Fax the way (aha, aha) I like it

At the beginning of January, a story went around the news websites about a recreation of Ceefax. Nathan Dane, a broadcasting enthusiast and hero, has painstakingly recreated the erstwhile information service, using code that scrapes content from the BBC website and translates it into authentic, up-to-date teletext pages.

For the uninitiated, Ceefax was a teletext service, consisting of pages of information broadcast in the hidden parts of the TV signal on BBC1 and BBC2. A decoder in the TV set could convert this data into text and chunky graphics, selected by entering a three-digit page number on your TV remote.

NMS Ceefax page displaying a news story in teletext form: "Thousands of homes without power as Storm Corrie hits"

If you want to view Ceefax redux, a web teletext viewer will render the pages in all their 7-colour, 40×25 text resolution glory. For the truly dedicated, it’s possible to connect a Raspberry Pi to your TV and generate a teletext signal, allowing you to view the service as God intended.

Even the old colour-coded weather maps have been brought back to life, as have the sport pages which were used by so many people to follow their team, back in the day.

Ceefax page showing a map of the UK, colour coded to show different weather for different areas

Ceefax page showing the Premier League table

I was already aware of this service, but to see it getting so much positive attention was a joy for me. As a nerdy kid growing up in the late 80s and early 90s, I was fascinated by teletext. I could happily spend an hour or more paging through the various services. Ceefax, and its ITV counterpart Oracle, both contained a mine of information and entertainment to while away a boring Sunday afternoon.

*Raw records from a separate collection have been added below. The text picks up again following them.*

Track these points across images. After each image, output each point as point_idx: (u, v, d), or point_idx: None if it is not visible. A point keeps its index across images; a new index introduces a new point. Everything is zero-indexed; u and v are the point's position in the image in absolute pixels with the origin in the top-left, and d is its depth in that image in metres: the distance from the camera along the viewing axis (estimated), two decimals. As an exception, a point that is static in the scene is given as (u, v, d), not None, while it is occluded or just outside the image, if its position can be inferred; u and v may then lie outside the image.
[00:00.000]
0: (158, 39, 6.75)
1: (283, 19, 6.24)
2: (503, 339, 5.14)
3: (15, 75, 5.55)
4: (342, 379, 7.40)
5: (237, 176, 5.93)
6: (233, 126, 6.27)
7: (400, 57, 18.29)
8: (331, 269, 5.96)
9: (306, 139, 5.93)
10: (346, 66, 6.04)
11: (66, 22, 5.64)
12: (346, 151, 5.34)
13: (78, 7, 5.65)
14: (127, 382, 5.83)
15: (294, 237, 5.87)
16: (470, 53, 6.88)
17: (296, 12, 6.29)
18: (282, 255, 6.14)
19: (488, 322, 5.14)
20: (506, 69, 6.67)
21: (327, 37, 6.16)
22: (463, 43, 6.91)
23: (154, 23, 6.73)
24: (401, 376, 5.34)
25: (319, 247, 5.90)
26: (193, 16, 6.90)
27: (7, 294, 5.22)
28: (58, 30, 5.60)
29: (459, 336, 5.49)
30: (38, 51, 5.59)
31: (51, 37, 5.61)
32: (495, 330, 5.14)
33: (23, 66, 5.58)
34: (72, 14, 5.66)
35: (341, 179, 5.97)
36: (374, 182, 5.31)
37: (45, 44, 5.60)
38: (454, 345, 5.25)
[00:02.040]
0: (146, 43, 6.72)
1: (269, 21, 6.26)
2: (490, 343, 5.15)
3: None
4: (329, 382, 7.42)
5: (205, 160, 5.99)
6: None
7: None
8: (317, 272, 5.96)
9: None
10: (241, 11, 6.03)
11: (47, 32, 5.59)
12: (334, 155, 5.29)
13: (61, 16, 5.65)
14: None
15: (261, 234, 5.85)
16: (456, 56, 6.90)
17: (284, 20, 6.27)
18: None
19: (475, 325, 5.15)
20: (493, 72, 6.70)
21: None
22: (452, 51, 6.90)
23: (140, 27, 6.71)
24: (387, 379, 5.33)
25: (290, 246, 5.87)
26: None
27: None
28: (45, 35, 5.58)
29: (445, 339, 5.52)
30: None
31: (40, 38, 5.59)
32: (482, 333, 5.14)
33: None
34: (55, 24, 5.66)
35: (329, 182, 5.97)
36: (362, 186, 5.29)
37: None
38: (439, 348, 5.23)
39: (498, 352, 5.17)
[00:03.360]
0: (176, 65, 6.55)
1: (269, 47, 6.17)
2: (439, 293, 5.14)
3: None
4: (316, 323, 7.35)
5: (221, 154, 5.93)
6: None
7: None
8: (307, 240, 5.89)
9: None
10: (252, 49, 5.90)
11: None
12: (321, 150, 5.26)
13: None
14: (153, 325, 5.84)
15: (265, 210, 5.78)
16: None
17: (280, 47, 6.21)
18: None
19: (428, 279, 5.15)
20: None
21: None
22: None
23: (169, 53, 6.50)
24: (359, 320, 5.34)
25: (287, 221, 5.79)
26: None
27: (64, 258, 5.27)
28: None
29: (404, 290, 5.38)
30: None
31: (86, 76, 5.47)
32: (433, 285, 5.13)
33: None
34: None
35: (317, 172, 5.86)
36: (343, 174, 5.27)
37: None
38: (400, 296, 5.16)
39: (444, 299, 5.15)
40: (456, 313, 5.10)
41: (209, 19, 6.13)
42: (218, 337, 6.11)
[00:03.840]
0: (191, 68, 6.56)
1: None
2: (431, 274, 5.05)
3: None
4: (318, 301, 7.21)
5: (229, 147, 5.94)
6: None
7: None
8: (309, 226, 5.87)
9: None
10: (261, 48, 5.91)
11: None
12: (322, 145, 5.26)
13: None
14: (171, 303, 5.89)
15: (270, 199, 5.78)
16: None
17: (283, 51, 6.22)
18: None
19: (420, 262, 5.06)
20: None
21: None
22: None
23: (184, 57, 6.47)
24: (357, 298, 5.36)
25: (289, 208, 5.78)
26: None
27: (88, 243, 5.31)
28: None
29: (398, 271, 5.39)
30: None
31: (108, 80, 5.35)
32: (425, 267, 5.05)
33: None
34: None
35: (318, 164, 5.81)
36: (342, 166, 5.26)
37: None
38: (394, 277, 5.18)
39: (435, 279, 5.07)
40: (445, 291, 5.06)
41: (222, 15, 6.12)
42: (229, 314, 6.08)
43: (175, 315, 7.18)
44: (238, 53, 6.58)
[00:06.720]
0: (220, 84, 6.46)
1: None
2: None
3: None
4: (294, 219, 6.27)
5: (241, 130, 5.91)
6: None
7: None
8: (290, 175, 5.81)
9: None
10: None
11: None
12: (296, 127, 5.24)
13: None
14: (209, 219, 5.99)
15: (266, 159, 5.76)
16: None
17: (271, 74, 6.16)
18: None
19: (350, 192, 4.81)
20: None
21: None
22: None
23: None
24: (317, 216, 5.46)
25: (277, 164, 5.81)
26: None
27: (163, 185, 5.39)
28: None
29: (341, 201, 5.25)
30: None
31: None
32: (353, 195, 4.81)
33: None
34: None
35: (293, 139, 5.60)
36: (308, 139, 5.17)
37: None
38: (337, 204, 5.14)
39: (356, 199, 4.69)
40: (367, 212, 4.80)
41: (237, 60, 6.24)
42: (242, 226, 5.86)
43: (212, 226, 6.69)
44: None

Sadly, Ceefax and its contemporaries did not survive into the digital age. Unlike many other countries, the UK broadcasters took the decision to phase out teletext on their digital services, and by the end of the noughties, there were very few traditional teletext services left. Ceefax was one of the survivors, finally dying when the last analogue TV signals were turned off in October 2012. Although teletext soldiers on in many parts of Europe, in the UK it is now the preserve of enthusiasts, such as those who run the Teefax teletext service.

Index page of Teefax, the amateur teletext service

The world moves on, of course, and it’s hard to deny that teletext, based on a technology first developed in 1974, looks somewhat dated today. But look past the blocky graphics and there is something there beyond simple nostalgia.

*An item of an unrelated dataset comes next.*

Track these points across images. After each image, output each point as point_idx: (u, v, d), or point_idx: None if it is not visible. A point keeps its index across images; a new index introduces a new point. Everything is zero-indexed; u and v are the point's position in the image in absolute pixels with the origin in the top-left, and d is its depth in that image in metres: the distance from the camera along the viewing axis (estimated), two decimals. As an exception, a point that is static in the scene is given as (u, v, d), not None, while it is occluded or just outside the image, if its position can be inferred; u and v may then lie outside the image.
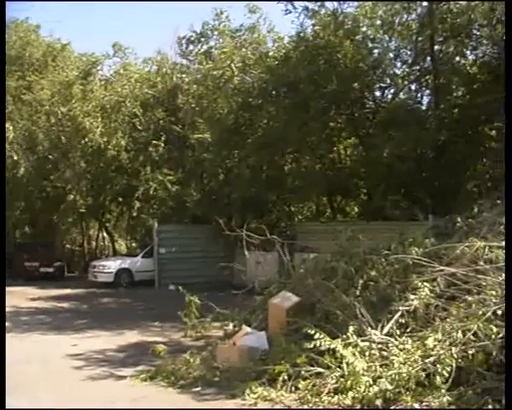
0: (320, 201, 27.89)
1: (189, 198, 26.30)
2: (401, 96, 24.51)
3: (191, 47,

A Ceefax news page typically consisted of a headline and four paragraphs of text – usually less than 200 words in total. To get the gist of a story across in that length was a real art form, one that Ceefax’s journalists mastered with style. The enforced word limit became a selling point for the service: you could call up Ceefax, read the main news articles quickly, and be well-informed on the main points of the day’s news within minutes.

That brevity and accuracy is not always present on the websites which we were told were “better” than teletext. It’s hard not to feel the loss of Ceefax sometimes when I’m browsing for news on the web – clicking through an interminable Buzzfeed listicle; scrolling past sponsored links with titles like “proctologists don’t want you to know this secret!”; or trying to find relevant news on the Liverpool Echo website among 50 articles about contestants taking the low offer on The Chase.

In an era of clickbait and misinformation, maybe we should all be a little more Ceefax.